Ce dissensus ne se limite pas à la dénonciation d’une injustice. Il met en question les formes mêmes de la visibilité, de la parole autorisée, du geste politique légitime. Il ne s’agit pas d’une pure interruption, mais d’un appel actif, dirigé, assumé, une volonté d’en finir avec l’impunité, de rompre avec le silence complice de la plupart des États occidentaux, de faire advenir un contre-temps dans l’histoire étouffée de Gaza. Ce navire porte des revendications : la levée immédiate du blocus, la fin des massacres, l’ouverture d’un corridor humanitaire, la reconnaissance d’un droit imprescriptible à la vie. Mais il les porte autrement, par un déplacement du terrain de l’énonciation, par une mise en acte qui excède les formes usuelles de la politique.

Car l’action du Madleen ne consiste pas à plaider, mais à exposer ; non à négocier, mais à signifier. Ce qu’elle manifeste, c’est un refus frontal du mutisme organisé, ce mutisme géopolitique qui, sous couvert de complexité ou de neutralité, autorise la perpétuation de l’extermination. Le navire agit là où les gouvernements se taisent, là où les diplomaties s’éclipsent, là où les opinions se résignent. Et c’est dans ce vacarme blanc que sa trajectoire introduit une dissonance fondamentale.

Ce geste s’inscrit dans une temporalité autre, disjointe de la logique linéaire des causes et des effets. Il épouse une forme d’histoire discontinue, souterraine, faite de persistances minuscules, d’interruptions signifiantes, de gestes inapaisés. Ce régime du temps est celui de la Jetztzeit, où le présent est traversé par les cicatrices du passé et les promesses désaccordées de l’avenir.

Il ne délivre aucune certitude close, ne revendique aucune identité fixe. Ce qu’il met en œuvre, c’est une manière de relier sans annexer (Glissant), de se rendre sensible sans se rendre maître. La flottille n’exhibe pas une cause, elle convoque une adresse; elle n’impose pas un récit, elle propose un tremblement, une faille, une disjonction.

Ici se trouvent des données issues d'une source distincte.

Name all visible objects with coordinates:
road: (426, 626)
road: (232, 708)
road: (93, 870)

Ce geste inachevé ne désigne ni une faiblesse, ni un échec. Il désigne une puissance située : celle de celles et ceux qui, sans attendre l’autorisation des puissants, produisent des formes d’existence communes. Non pas des héroïsmes, mais des insistances; non pas des triomphes, mais des durées. En cela, cette traversée de ce début du mois de juin 2025 ne marque pas un terme, mais une ligne de crête, un point où quelque chose a été rendu irréversible, non par sa réalisation, mais par sa ténacité.

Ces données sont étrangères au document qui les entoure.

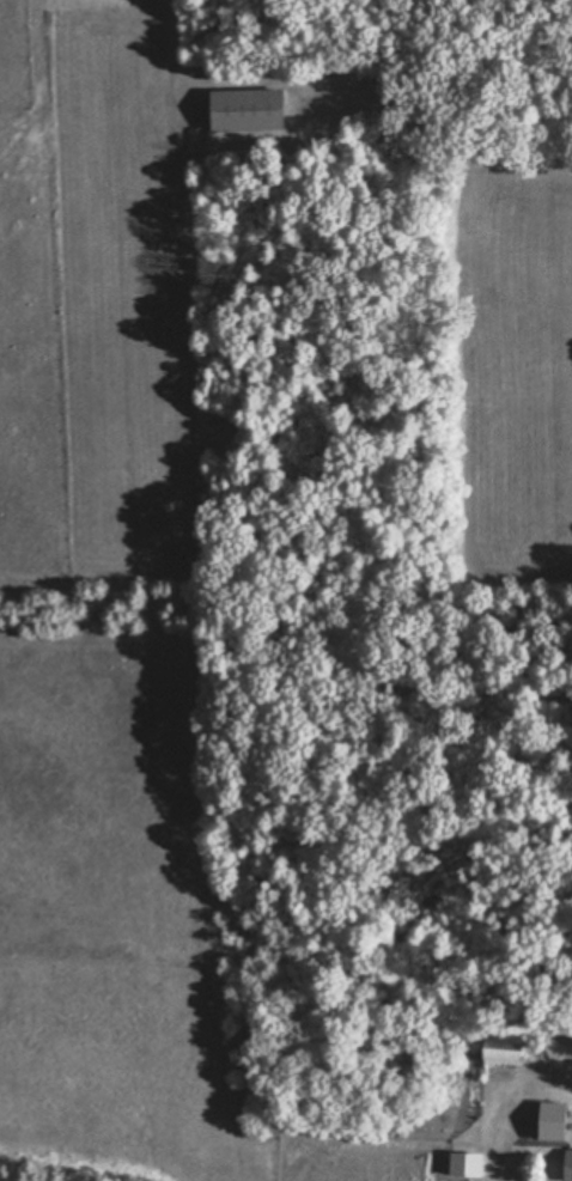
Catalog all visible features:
building: (242, 108)
road: (509, 1111)
building: (554, 1120)
building: (464, 1163)
building: (566, 1164)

Ce qui commence ici n’est pas un récit à conclure, mais une persistance à porter. Une pensée qui demeure inachevée, à l’image de la flottille elle-même : non comme incomplétude, mais comme puissance de trouble, d’adresse, et de résistance.

Sylvain George

9 Juin 2025

  1. Seconde version comportant des corrections, du texte publié sur AOC le 9 juin 2025 :
    https://aoc.media/opinion/2025/06/09/le-madleen-ou-linacheve-comme-forme-politique/
  2.  Walter Benjamin, “Sur le concept d’histoire” in Oeuvre III, Paris, Gallimard, coll. Folio Essais, 2000.
  3.  Michel Foucault, « Des espaces autres », in Dits et écrits, T IV, Paris Gallimard, 1994, p. 752-762.
  4.  Walter Benjamin, Ibid.
  5.  Ibid.
  6. Judith Butler, Rassemblement. Pluralité, performativité et politique, Paris, Fayard, 2016.
  7.  Le ministre de la Défense israélien, Israël Katz, dans un message diffusé sur X, dimanche 8 juin 2025.